Given data Start Marker
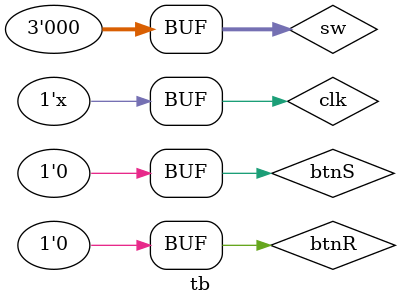
<source format=v>
`timescale 1ns / 1ps

module tb;

    // Inputs
    reg [2:0] sw;
    reg clk;
    reg btnS;
    reg btnR;
    
    wire [7:0] seg;
    wire [3:0] an;
    initial begin
        // Initialize Inputs
        sw[0] = 1; // sw[0] for "DIR": 0 = up, 1 = down
        sw[1] = 0; // sw[1] for "SEL": 0 = min, 1 = sec
        sw[2] = 0; // sw[2] for "ADJ": 0 = normal, 1 = 2x
        clk = 0;

        btnS = 0;
        btnR = 0;

        #1000000000;

        // Reset
        sw[0] = 0;
        #1000000000;


    end

    // Instantiate the Unit Under Test (UUT)
    stopwatch uut (
        .sw(sw),

        .btnS(btnS),
        .btnR(btnR),
        .clk(clk),

        .seg (seg),
        .an  (an)
    );

    always #5 clk = ~clk;
    
    
endmodule


</source>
Given data End Marker
Would you return all the data exactly as given, minus the pictures?

Written solution -
<source format=v>
`timescale 1ns / 1ps

module tb;

    // Inputs
    reg [2:0] sw;
    reg clk;
    reg btnS;
    reg btnR;
    
    wire [7:0] seg;
    wire [3:0] an;
    initial begin
        // Initialize Inputs
        sw[0] = 1; // sw[0] for "DIR": 0 = up, 1 = down
        sw[1] = 0; // sw[1] for "SEL": 0 = min, 1 = sec
        sw[2] = 0; // sw[2] for "ADJ": 0 = normal, 1 = 2x
        clk = 0;

        btnS = 0;
        btnR = 0;

        #1000000000;

        // Reset
        sw[0] = 0;
        #1000000000;


    end

    // Instantiate the Unit Under Test (UUT)
    stopwatch uut (
        .sw(sw),

        .btnS(btnS),
        .btnR(btnR),
        .clk(clk),

        .seg (seg),
        .an  (an)
    );

    always #5 clk = ~clk;
    
    
endmodule


</source>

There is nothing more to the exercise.